═════ Supplied material

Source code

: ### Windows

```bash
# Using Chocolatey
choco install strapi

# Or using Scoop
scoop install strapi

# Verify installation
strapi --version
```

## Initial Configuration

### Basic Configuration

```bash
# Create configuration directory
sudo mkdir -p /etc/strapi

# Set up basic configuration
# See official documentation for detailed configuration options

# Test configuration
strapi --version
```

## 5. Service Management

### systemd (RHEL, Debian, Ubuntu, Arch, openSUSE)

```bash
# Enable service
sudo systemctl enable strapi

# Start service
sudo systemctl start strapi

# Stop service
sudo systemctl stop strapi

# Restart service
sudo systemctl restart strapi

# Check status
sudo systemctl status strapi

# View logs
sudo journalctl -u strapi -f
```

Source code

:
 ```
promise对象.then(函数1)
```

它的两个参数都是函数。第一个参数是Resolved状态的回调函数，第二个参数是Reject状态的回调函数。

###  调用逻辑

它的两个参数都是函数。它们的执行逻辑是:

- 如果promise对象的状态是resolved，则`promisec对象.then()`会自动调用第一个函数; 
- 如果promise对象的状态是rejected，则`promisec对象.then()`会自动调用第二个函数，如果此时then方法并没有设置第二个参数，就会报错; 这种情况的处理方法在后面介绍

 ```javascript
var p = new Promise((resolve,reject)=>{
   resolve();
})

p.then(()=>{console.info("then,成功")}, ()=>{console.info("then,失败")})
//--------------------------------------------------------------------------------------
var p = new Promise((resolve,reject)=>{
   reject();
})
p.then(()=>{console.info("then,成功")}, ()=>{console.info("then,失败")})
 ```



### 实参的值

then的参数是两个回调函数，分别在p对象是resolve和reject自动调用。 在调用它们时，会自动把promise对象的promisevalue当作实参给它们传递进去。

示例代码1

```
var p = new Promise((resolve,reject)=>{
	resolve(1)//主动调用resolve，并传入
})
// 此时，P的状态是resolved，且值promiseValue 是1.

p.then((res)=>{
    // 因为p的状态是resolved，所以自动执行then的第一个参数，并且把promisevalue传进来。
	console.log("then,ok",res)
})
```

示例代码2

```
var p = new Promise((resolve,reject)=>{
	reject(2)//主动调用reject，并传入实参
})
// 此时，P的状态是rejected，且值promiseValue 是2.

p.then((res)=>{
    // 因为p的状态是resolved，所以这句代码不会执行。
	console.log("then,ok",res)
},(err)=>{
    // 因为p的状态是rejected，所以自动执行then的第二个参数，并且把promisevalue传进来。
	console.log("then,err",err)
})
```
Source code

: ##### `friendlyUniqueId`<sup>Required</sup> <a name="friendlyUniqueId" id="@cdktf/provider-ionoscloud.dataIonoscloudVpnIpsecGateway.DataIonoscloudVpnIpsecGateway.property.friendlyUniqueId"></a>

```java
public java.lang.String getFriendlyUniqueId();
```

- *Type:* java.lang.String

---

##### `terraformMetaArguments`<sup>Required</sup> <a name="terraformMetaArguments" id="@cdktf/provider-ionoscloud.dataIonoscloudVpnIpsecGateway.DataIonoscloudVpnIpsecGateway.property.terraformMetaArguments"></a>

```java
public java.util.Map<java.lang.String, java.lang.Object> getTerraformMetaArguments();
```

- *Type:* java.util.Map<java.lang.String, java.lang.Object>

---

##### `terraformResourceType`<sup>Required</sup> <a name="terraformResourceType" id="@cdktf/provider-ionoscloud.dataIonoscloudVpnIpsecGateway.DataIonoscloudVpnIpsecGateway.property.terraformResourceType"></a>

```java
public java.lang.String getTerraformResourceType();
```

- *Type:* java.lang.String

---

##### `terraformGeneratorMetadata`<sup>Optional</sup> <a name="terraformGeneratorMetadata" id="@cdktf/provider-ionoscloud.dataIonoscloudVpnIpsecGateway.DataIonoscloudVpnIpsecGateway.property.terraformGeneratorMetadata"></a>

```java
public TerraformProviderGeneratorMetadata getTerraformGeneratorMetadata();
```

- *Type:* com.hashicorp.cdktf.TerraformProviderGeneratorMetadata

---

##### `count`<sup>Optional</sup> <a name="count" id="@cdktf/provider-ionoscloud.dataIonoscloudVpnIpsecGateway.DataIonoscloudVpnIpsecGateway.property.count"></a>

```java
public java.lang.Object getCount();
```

══════════

• **Assigned task**
Look for the word "且值promiseValue" in the data, then return every line that contains it.

• **Exercise response**
// 此时，P的状态是resolved，且值promiseValue 是1.
// 此时，P的状态是rejected，且值promiseValue 是2.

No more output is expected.